La question que se posent de nombreux acteurs du système éducatif (enseignants, directeurs d’école, cadres ministériels, etc.) est en amont d’une surprenante simplicité : que savons-nous réellement, en 2021, de l’usage contemporain du créole dans l’apprentissage scolaire en Haïti ? Autrement dit, quel est l’état de nos connaissances de cette problématique, de quels outils d’évaluation disposons-nous pour appréhender l’usage contemporain du créole dans l’apprentissage scolaire en Haïti ? L’État haïtien, et singulièrement le ministère de l’Éducation nationale, a-t-il fourni un bilan analytique d’ensemble de la réforme Bernard et de ses résultats ? D’autre part, la co-officialisation du créole et du français dans la Constitution de 1987 a-t-elle conduit à la mise en œuvre d’une politique linguistique éducative destinée principalement à encadrer l’usage contemporain du créole dans l’apprentissage scolaire en Haïti ? Que savons-nous des instruments didactiques en langue créole (manuels scolaires, lexiques et dictionnaires, etc.) en usage dans les écoles d’Haïti ? Que savons-nous des compétences didactiques des éducateurs qui enseignent le créole et/ou qui dispensent leurs cours en créole ? Combien sont-ils à l’échelle nationale ? Combien d’écoles, à l’échelle nationale, dispensent un enseignement en créole et du créole ? Est-il nécessaire, en 2021, de disposer d’une cartographie exhaustive de l’usage du créole dans l’apprentissage scolaire en Haïti et, dans l’affirmative, à quoi devrait servir pareille cartographie ?

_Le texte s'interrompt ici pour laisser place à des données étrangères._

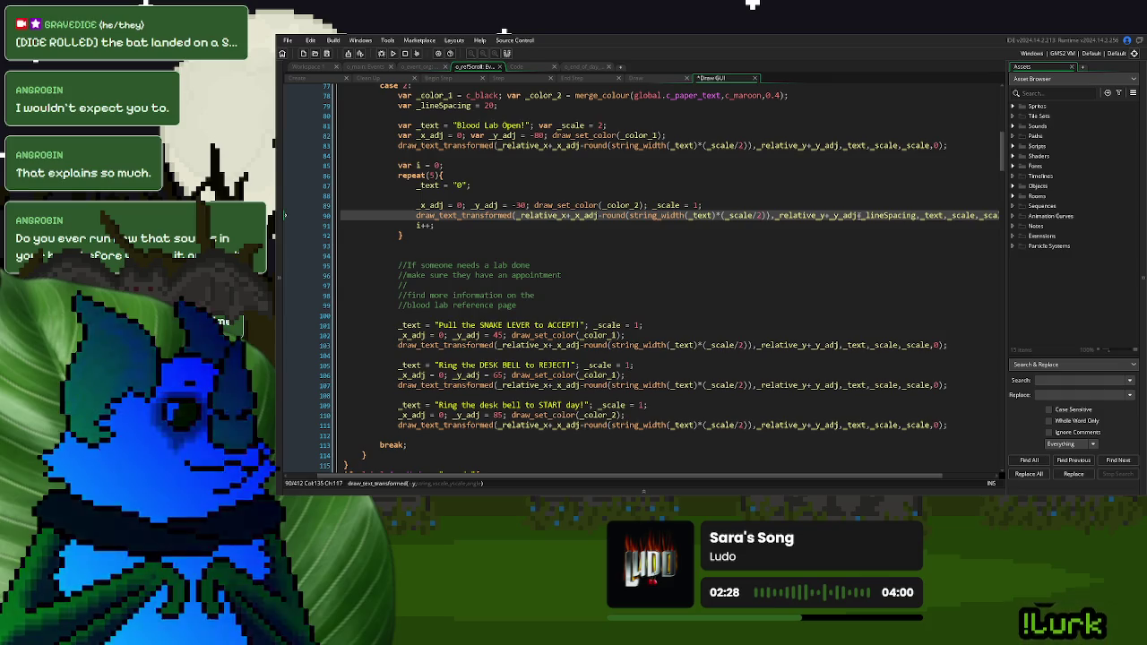
{"action": "left_click", "coordinate": [861, 216]}
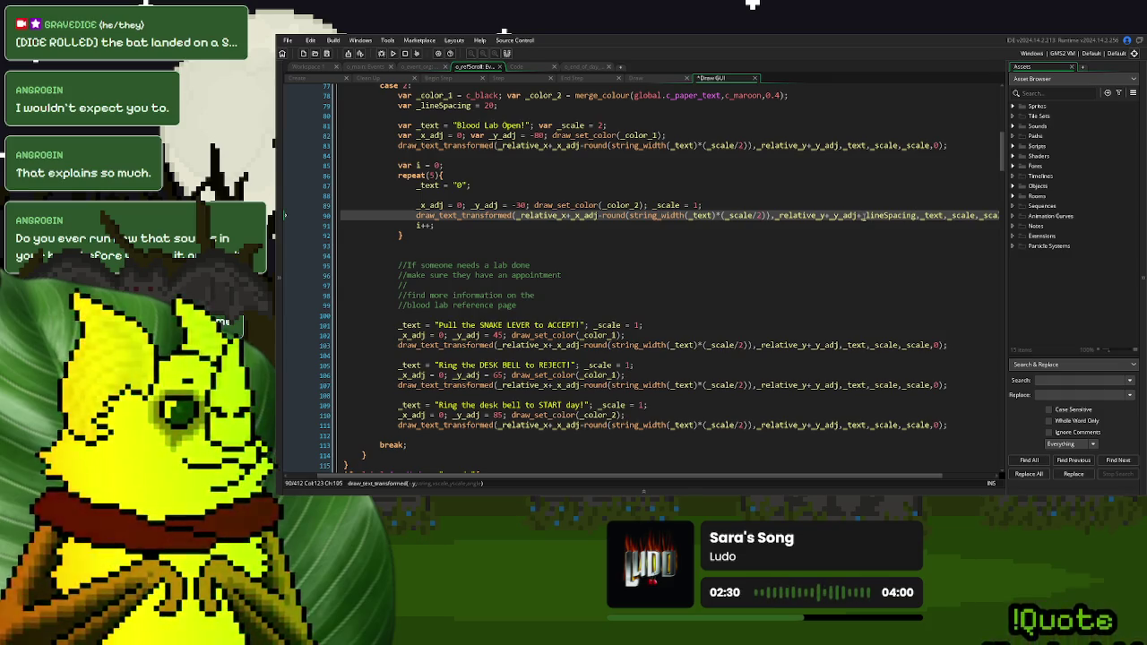
{"action": "type", "text": "("}
{"action": "left_click", "coordinate": [921, 216]}
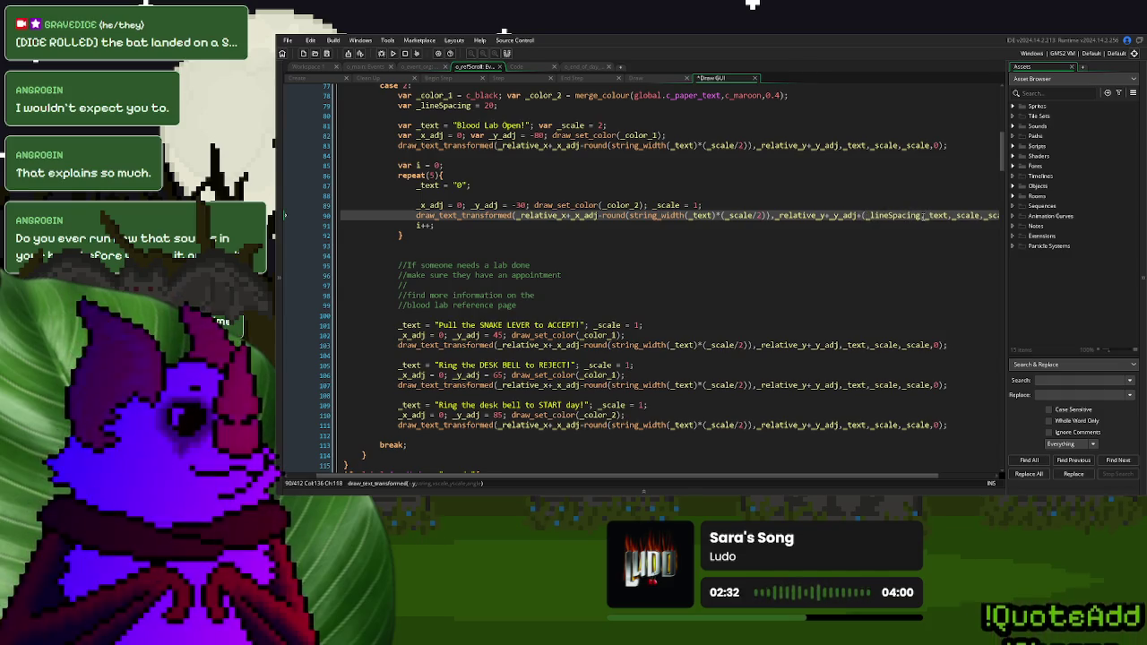
{"action": "type", "text": ")"}
{"action": "type", "text": "*i"}
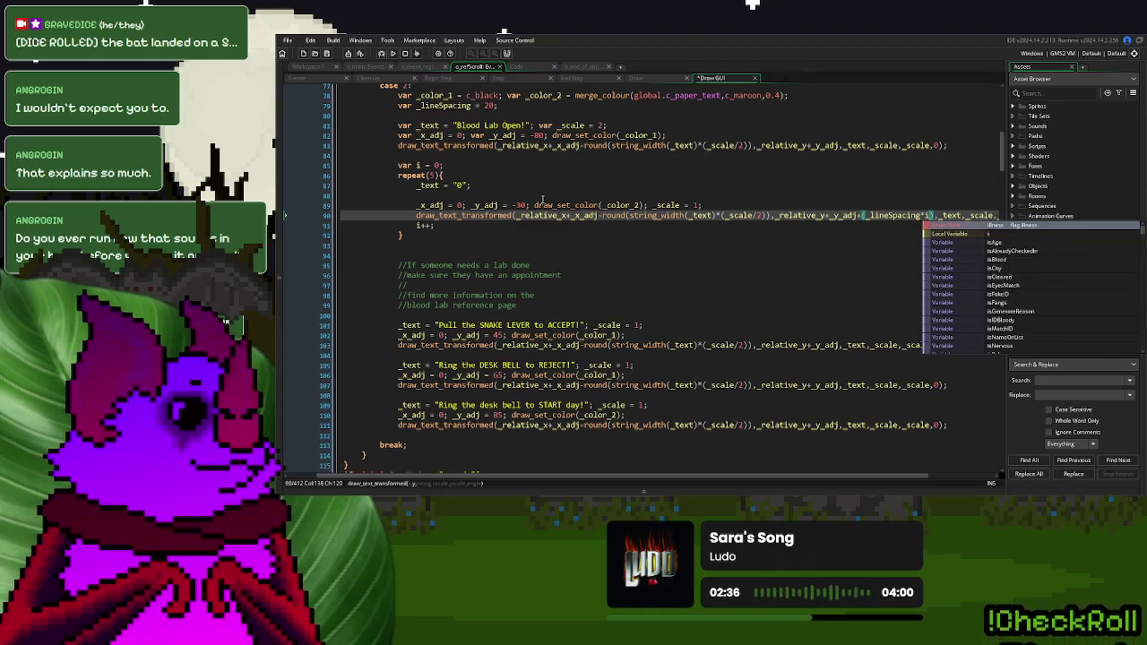
Move the offset and colour settings line up after the counter declaration, trying then undoing a switch on i
{"action": "left_click", "coordinate": [505, 197]}
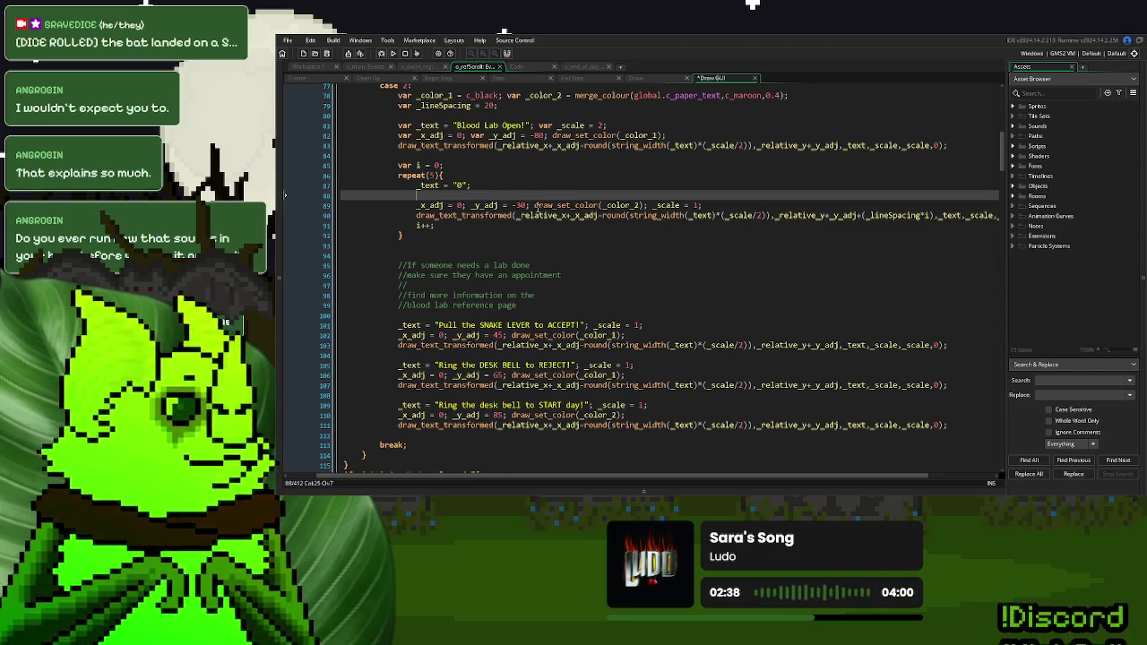
{"action": "left_click_drag", "start_coordinate": [700, 205], "coordinate": [416, 205]}
{"action": "key", "text": "BackSpace"}
{"action": "left_click", "coordinate": [461, 170]}
{"action": "key", "text": "ctrl+v"}
{"action": "left_click", "coordinate": [437, 199]}
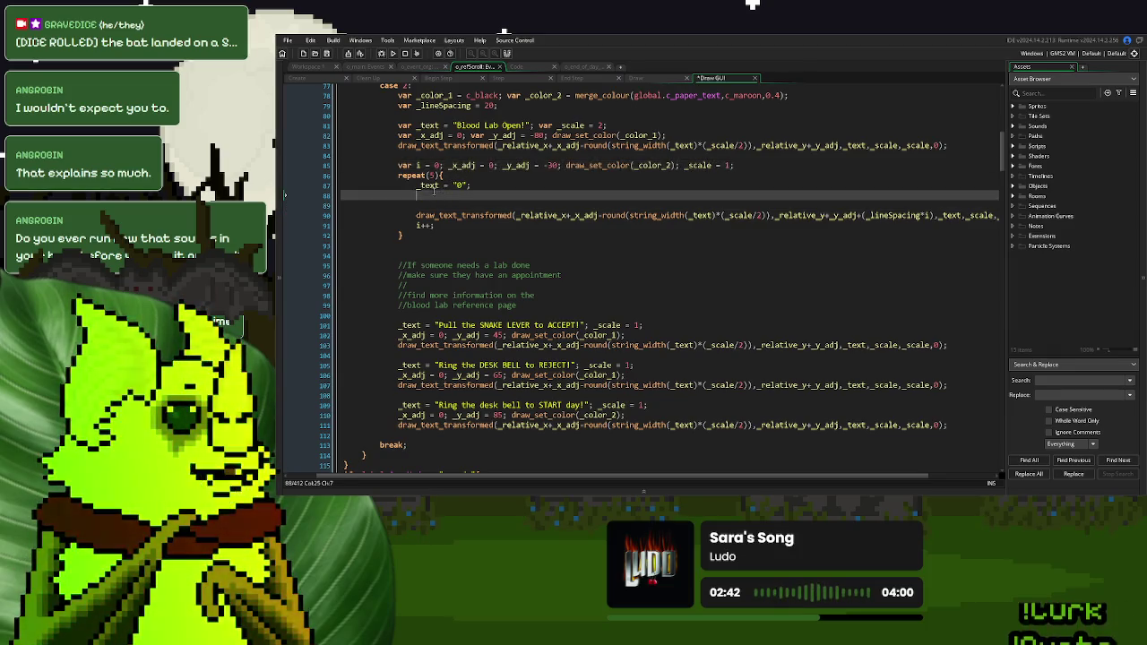
{"action": "type", "text": "sw"}
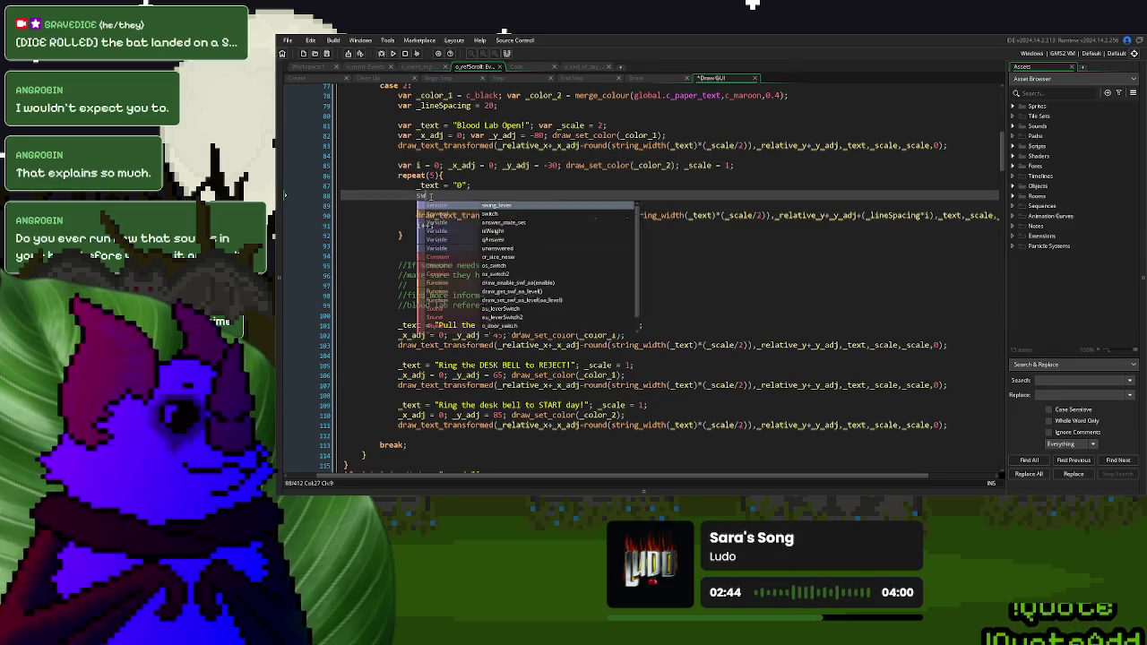
{"action": "type", "text": "itch i{"}
{"action": "key", "text": "Return"}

À travers nos échanges réguliers avec des enseignants oeuvrant en Haïti, un constat s’est donc imposé de manière constante : l’usage contemporain du créole dans l’apprentissage scolaire en Haïti est aujourd’hui peu connu, mal connu et peu décrit. Ainsi, nombre d’enseignants et de chercheurs, des linguistes et des didacticiens sont unanimes quant au constat que l’usage contemporain du créole dans l’apprentissage scolaire en Haïti –sa configuration, sa factualité, sa matérialité--, est non seulement peu connu et mal connu, mais de surcroît il est en lien avec l’insécurité linguistique tant chez les enseignants que chez les apprenants. Les enseignants avec lesquels nous échangeons régulièrement estiment également que l’apprentissage scolaire en langue créole leur semble minoritaire et il varie d’une école à l’autre, d’un programme officieux à l’autre en fonction du statut des écoles --selon qu’elles appartiennent soit au secteur privé (80% de l’offre scolaire) soit au secteur public (20% de l’offre). Plusieurs enseignants estiment, comme ils nous l’ont précisé, que « l’École haïtienne est une institution à plusieurs vitesses où de nombreuses « écoles borlettes » ont pignon sur rue en dehors de tout contrôle de l’État et ne suivent aucun programme officiel », en particulier en ce qui concerne l’enseignement en langue maternelle créole. De surcroît, ils pointent du doigt les grandes lacunes de formation d’un nombre élevé d’enseignants, et ce sentiment rejoint le diagnostic de Bernard Hadjadj, spécialiste de l’éducation et ancien représentant-résident de l’UNESCO en Haïti, auteur du rapport « Education for All in Haiti over the last 20 years : assessment and perspectives » (UNESCO Office, Kingston, décembre 2000). Dans ce rapport, Bernard Hadjadj expose qu’« En 2000, 53% des enseignants du secteur public et 92% des enseignants du secteur privé étaient non qualifiés ».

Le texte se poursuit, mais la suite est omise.